*WORK ITEM*: Can you give the stretch of the worked physics solution below from "Here, $r$ is" through "of 1^st mass." again, with "displacement vector" swapped for "separation vector"?

*TEXT EXCERPT*:

*** Block opens ***

Chapter 8, Problem 8.2P

(a)

To determine

Decompose the Lagrange equation into equation 8.13.

Answer to Problem 8.2P

Lagrange equation is decomposed into equation 8.13.

Explanation of Solution

Write the general expression for position coordinate of centre of mass of system.

    $R=\frac{m_1{r}_1+m_2{r}_2}{m_1+m_2}$        (I)

Here¸$m_1,m_2$ are the masses, $r_1$ is the position vector of 1^st mass, $r_2$ is the position vector of 2^nd mass and $R$ is the position vector of centre of mass.

Write the equation for the total mass of the system.

    $M=m_1+m_2$

  $\begin{array}{l}R=\frac{m_1{r}_1+m_2{r}_2}{M}\\ MR=m_1{r}_1+m_2{r}_2\end{array}$        (II)

Draw the vector diagram showing the position vectors of individual masses and centre of mass.

Express $r_1$ in terms of $r_2$

    $r_1=r+r_2$

Here, $r$ is the displacement vector.

Rewrite equation (II) by adding $m_2{r}_1$ on both sides.

    $\begin{array}{c}MR+m_2{r}_1=m_1{r}_1+m_2{r}_2+m_2{r}_1\\ MR+m_2{r}_1-m_2{r}_2=m_1{r}_1+m_2{r}_1\\ MR+m_2\left(r_1-r_2\right)=\left(m_1+m_2\right)r_1\\ R+m_{2}r=M{r}_1\\ r_1=\frac{R+m_{2}r}{M}\end{array}$

Write the equation for linear velocity of 1^st mass from the above equation.

      ${\dot{r}}_1=\dot{R}+\frac{m_2}{M}\dot{r}$        (III)

Here, ${\dot{r}}_1$ is the linear velocity of 1^st mass.

Rewrite equation (II) by adding $m_1{r}_2$ on both sides.

    $\begin{array}{c}MR+m_1{r}_2=m_1{r}_1+m_2{r}_2+m_1{r}_2\\ MR+m_1{r}_2-m_1{r}_1=m_2{r}_2+m_1{r}_2\\ MR-m_1\left(r_1-r_2\right)=\left(m_1+m_2\right)r_2\\ R-m_{1}r=M{r}_2\\ r_2=\frac{MR-m_{1}r}{M}\\ =R-\frac{m_1}{M}r\end{array}$

Write the equation for linear velocity of 2^nd mass from the above equation.

    ${\dot{r}}_2=\dot{R}-\frac{m_1}{M}\dot{r}$        (IV)

Here, ${\dot{r}}_2$ is the linear velocity f 2^nd mass.

Write the expression for total kinetic energy.

    $T=\frac{1}{2}{m}_1{\dot{r}}_1^2+\frac{1}{2}{m}_2{\dot{r}}_2^2$

Rewrite the above equation by substituting equations (III) and (IV).

*** Block closes ***

*DATA SHOWN*:
*** Block opens ***

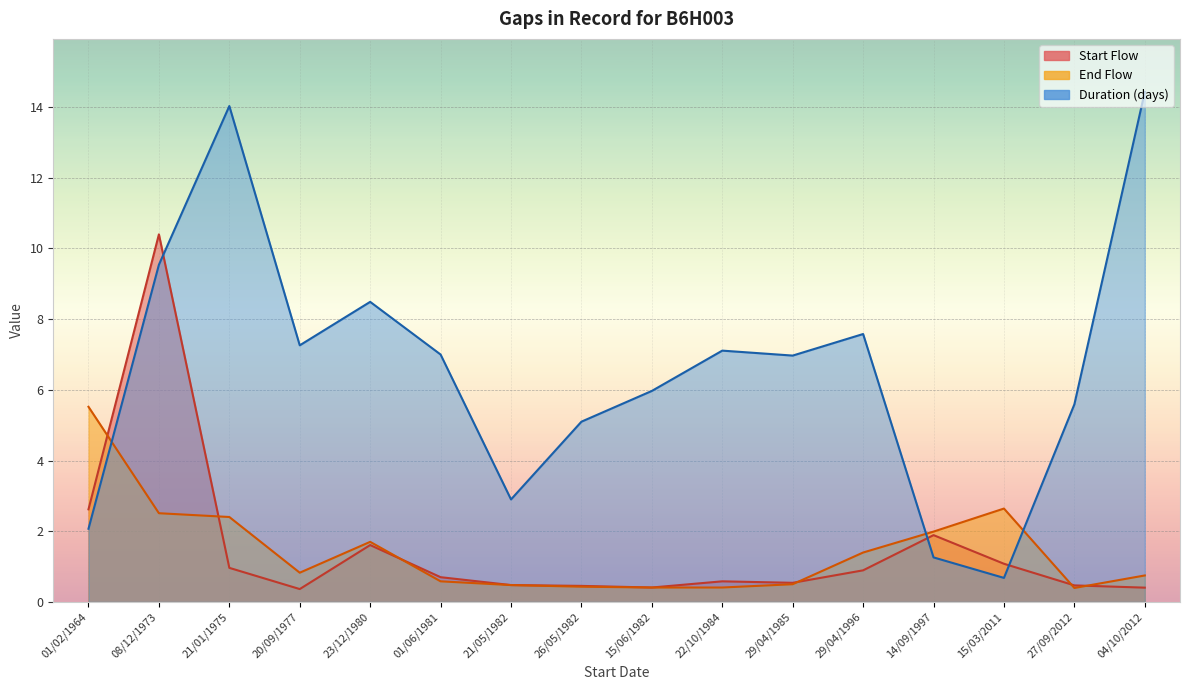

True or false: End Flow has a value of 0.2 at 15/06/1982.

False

*** Block closes ***
*** Block opens ***

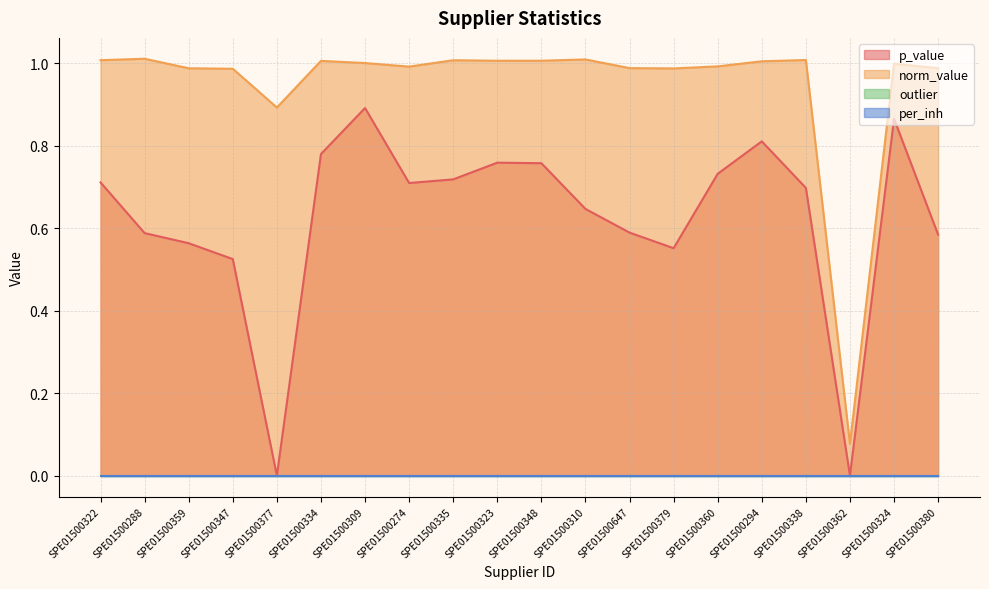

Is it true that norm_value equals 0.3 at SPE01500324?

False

*** Block closes ***

*EXERCISE RESPONSE*:
Here, $r$ is the separation vector.

Rewrite equation (II) by adding $m_2{r}_1$ on both sides.

    $\begin{array}{c}MR+m_2{r}_1=m_1{r}_1+m_2{r}_2+m_2{r}_1\\ MR+m_2{r}_1-m_2{r}_2=m_1{r}_1+m_2{r}_1\\ MR+m_2\left(r_1-r_2\right)=\left(m_1+m_2\right)r_1\\ R+m_{2}r=M{r}_1\\ r_1=\frac{R+m_{2}r}{M}\end{array}$

Write the equation for linear velocity of 1^st mass from the above equation.

      ${\dot{r}}_1=\dot{R}+\frac{m_2}{M}\dot{r}$        (III)

Here, ${\dot{r}}_1$ is the linear velocity of 1^st mass.